Last month's Dark Souls 2 DLC, Crown of the Sunken King, stood as a swift kick in the pants to anyone who thought FromSoftware had been taking it too easy on their victims. The game's main campaign managed to crush countless players under its boots, of course, but this additional content revived some of the more challenging aspects absent since the original.
That said, Crown of the Old Iron King doesn't feel quite as fresh and exciting as Sunken King, simply because all of Dark Souls 2's DLC seems to be following the same design philosophy. So far, each chunk of new content has restored the dense, vertical level layouts we loved so much in the first Dark Souls, added a nifty environmental gimmick to keep our brains churning, and concluded with some of the most harrowing boss fights the series has ever seen. Crown of the Old Iron King even includes the same type of uber-hard co-op-focused area accessible by even those who didn't invest in the DLC. It's a sound formula, and more Dark Souls is always welcome—even if Old Iron King doesn't feel as novel as Sunken King did a month ago.

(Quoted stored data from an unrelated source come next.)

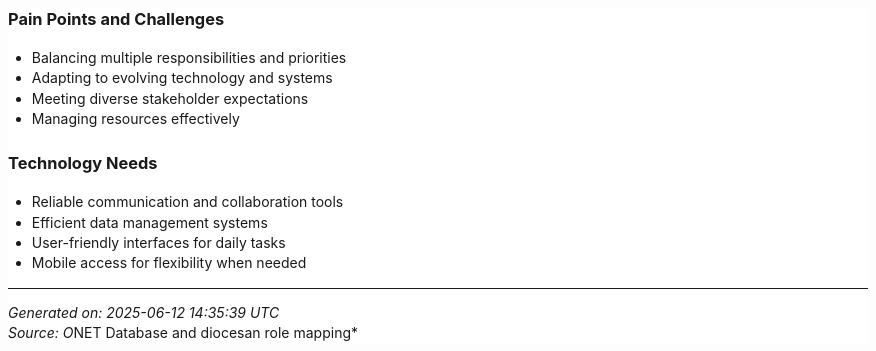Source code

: ### Pain Points and Challenges
- Balancing multiple responsibilities and priorities
- Adapting to evolving technology and systems
- Meeting diverse stakeholder expectations
- Managing resources effectively

### Technology Needs
- Reliable communication and collaboration tools
- Efficient data management systems
- User-friendly interfaces for daily tasks
- Mobile access for flexibility when needed

---

*Generated on: 2025-06-12 14:35:39 UTC*  
*Source: O*NET Database and diocesan role mapping*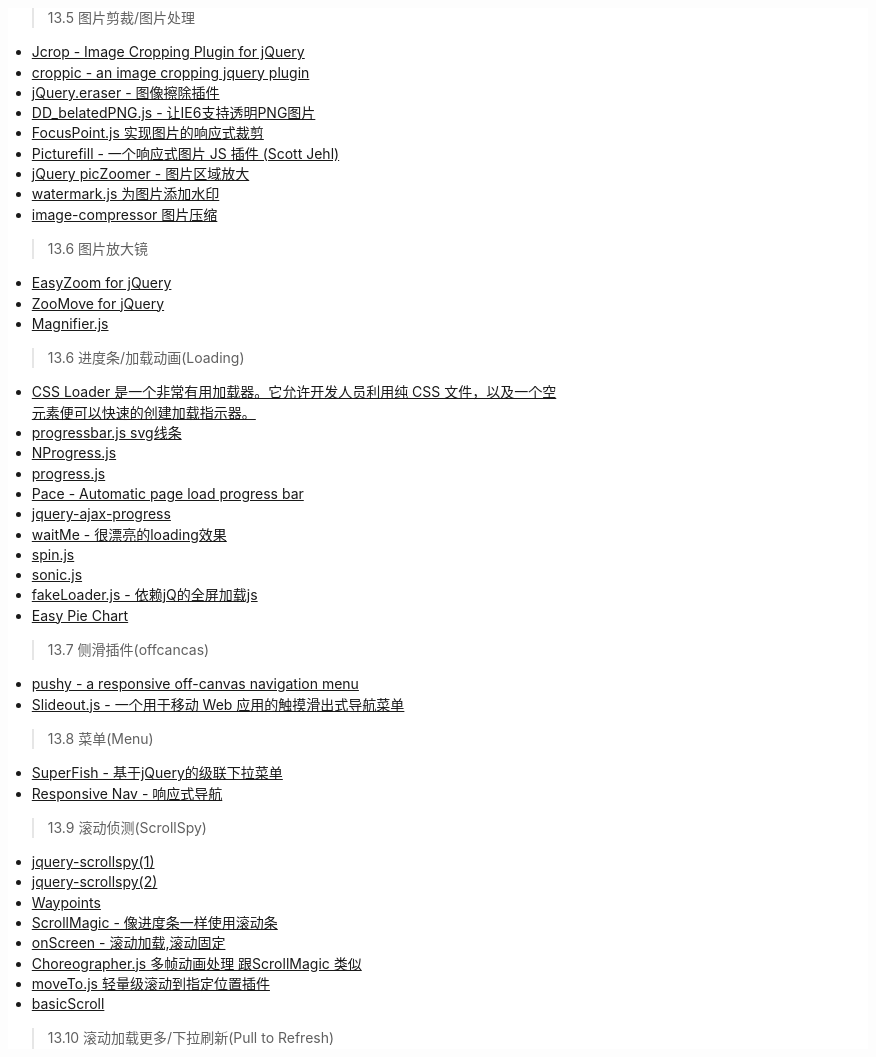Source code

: 
>13.5 图片剪裁/图片处理

- [Jcrop -  Image Cropping Plugin for jQuery](https://github.com/tapmodo/Jcrop)
- [croppic - an image cropping jquery plugin](https://github.com/sconsult/croppic)
- [jQuery.eraser - 图像擦除插件](https://github.com/boblemarin/jQuery.eraser)
- [DD_belatedPNG.js - 让IE6支持透明PNG图片](http://www.dillerdesign.com/experiment/DD_belatedPNG/)
- [FocusPoint.js 实现图片的响应式裁剪](https://github.com/jonom/jquery-focuspoint)
- [Picturefill - 一个响应式图片 JS 插件 (Scott Jehl) ](http://scottjehl.github.io/picturefill/)
- [jQuery picZoomer - 图片区域放大](http://www.jqueryscript.net/zoom/jQuery-Plugin-For-Image-Zoom-On-Hover-picZoomer.html)
- [watermark.js 为图片添加水印](http://brianium.github.io/watermarkjs/)
- [image-compressor 图片压缩](https://github.com/xkeshi/image-compressor)

>13.6 图片放大镜
- [EasyZoom for jQuery](https://github.com/i-like-robots/EasyZoom)
- [ZooMove for jQuery](https://github.com/thompsonemerson/zoomove)
- [Magnifier.js](https://github.com/mark-rolich/Magnifier.js)

>13.6 进度条/加载动画(Loading)
- [CSS Loader 是一个非常有用加载器。它允许开发人员利用纯 CSS 文件，以及一个空<div>元素便可以快速的创建加载指示器。](https://github.com/raphaelfabeni/css-loader)
- [progressbar.js svg线条](https://github.com/kimmobrunfeldt/progressbar.js)
- [NProgress.js](http://ricostacruz.com/nprogress/)
- [progress.js](https://github.com/usablica/progress.js)
- [Pace - Automatic page load progress bar](https://github.com/HubSpot/pace)
- [jquery-ajax-progress](https://github.com/englercj/jquery-ajax-progress)
- [waitMe - 很漂亮的loading效果](https://github.com/vadimsva/waitMe)
- [spin.js](https://github.com/fgnass/spin.js)
- [sonic.js](https://github.com/padolsey/sonic.js)
- [fakeLoader.js - 依赖jQ的全屏加载js](https://github.com/joaopereirawd/fakeLoader.js)
- [Easy Pie Chart](https://github.com/rendro/easy-pie-chart)


>13.7 侧滑插件(offcancas)

- [pushy -  a responsive off-canvas navigation menu ](https://github.com/christophery/pushy)
- [Slideout.js - 一个用于移动 Web 应用的触摸滑出式导航菜单](https://github.com/mango/slideout)

>13.8 菜单(Menu)

- [SuperFish - 基于jQuery的级联下拉菜单](https://github.com/joeldbirch/superfish)
- [Responsive Nav - 响应式导航](https://github.com/viljamis/responsive-nav.js)

>13.9 滚动侦测(ScrollSpy)

- [jquery-scrollspy(1)](https://github.com/sxalexander/jquery-scrollspy)
- [jquery-scrollspy(2)](https://github.com/thesmart/jquery-scrollspy)
- [Waypoints](https://github.com/imakewebthings/waypoints)
- [ScrollMagic - 像进度条一样使用滚动条](https://github.com/janpaepke/ScrollMagic)
- [onScreen - 滚动加载,滚动固定](http://silvestreh.github.io/onScreen/)
- [Choreographer.js 多帧动画处理 跟ScrollMagic 类似 ](https://github.com/christinecha/choreographer-js)
- [moveTo.js 轻量级滚动到指定位置插件](https://github.com/hsnaydd/moveTo)
- [basicScroll](https://github.com/electerious/basicScroll)

>13.10 滚动加载更多/下拉刷新(Pull to Refresh)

Old Iron King ditches the dank underground tombs of the last DLC for a completely different landscape: the ash-kissed remnants of colossal towers situated atop a volcano. In case you couldn't have guessed, the main element in play within Old Iron King is "fire," and there's plenty of it. Though this area can be accessed immediately after the lava-filled Iron Keep, the challenges lurking beyond its threshold are intended for the highly skilled, or overly prepared. I hovered around level 120 throughout my playthrough, and felt Old Iron King provided a pretty reasonable level of difficulty, though you might not find it quite as fair if you drop by earlier.
Sunken King provided plenty of memorable enemy encounters, and thankfully, Old Iron King continues this Dark Souls 2 DLC tradition. While most of the enemies you'll fight are the same brand of humanoid equipped with a handful of different weapons, Old Iron King often tasks you with successfully blitzing past foes instead of taking them on. Similar to a mechanic in Sunken King, Old Iron King's Brume Tower features plenty of enemies that can't be defeated for good until the environmental object prolonging their life is found and destroyed—and the items used in this act must be tracked down as well. Some of the most exciting moments of the DLC had me juking around and running through the legs of deadly enemies, desperately trying to find the burning effigies powering their endless resurrections. If FromSoftware ever wanted to branch out and make a football RPG, the action found in Crown of the Old Iron King would serve as good foundation.
Though the level design in Old Iron King doesn't feel as complex as Sunken King, the DLC manages to change its scenery to provide some relief to those tired of staring down poorly lit hallways. Old Iron King's interconnected towers pack a ton of content within their rounded walls, and like any good Souls level, progress is made by gradually unlocking a series of shortcuts to make future progress smoother. And since most of your navigation takes place within a single, vertical space, figuring out a way to zip from the bottom to the top after hours of playing feels incredibly rewarding, just as Dark Souls should.
Even after producing so much Dark Souls content over the past three years, it's nice to see FromSoftware hasn't lost any momentum. Old Iron King might contain the type of recycling that's common in DLC, but its design offers way more than a cheap cash-in for Souls fans. That said, with this second piece of extended content, Dark Souls 2 is beginning to feel a little predictable, which is antithetical to the spirit of the series. One more DLC should hold us over until Bloodborne hits in 2015, though I'm hoping the developers are a little more experimental for their series finale.
Old Iron King's Brume Tower offers some breathtaking vistas, giving it a little more visual flair than the Crown of the Sunken King.
As always, sound is used sparsely and effectively in Dark Souls, and Old Iron King is no different.
Thankfully, no surprises here. Old Iron King feels like Dark Souls should.
Just like the last DLC, Old Iron King offers a lot for your ten-dollar investment, and could take anywhere from 6-10 hours to make the most of it.
If you're on board for another round of Dark Souls DLC, you know what you're in for: A few interesting twists here and there, and a revival of certain elements from the last game, but nothing revolutionary. If you simply want more Dark Souls 2, Old Iron King delivers just that, and with all the thoughtfulness you'd expect from its developers.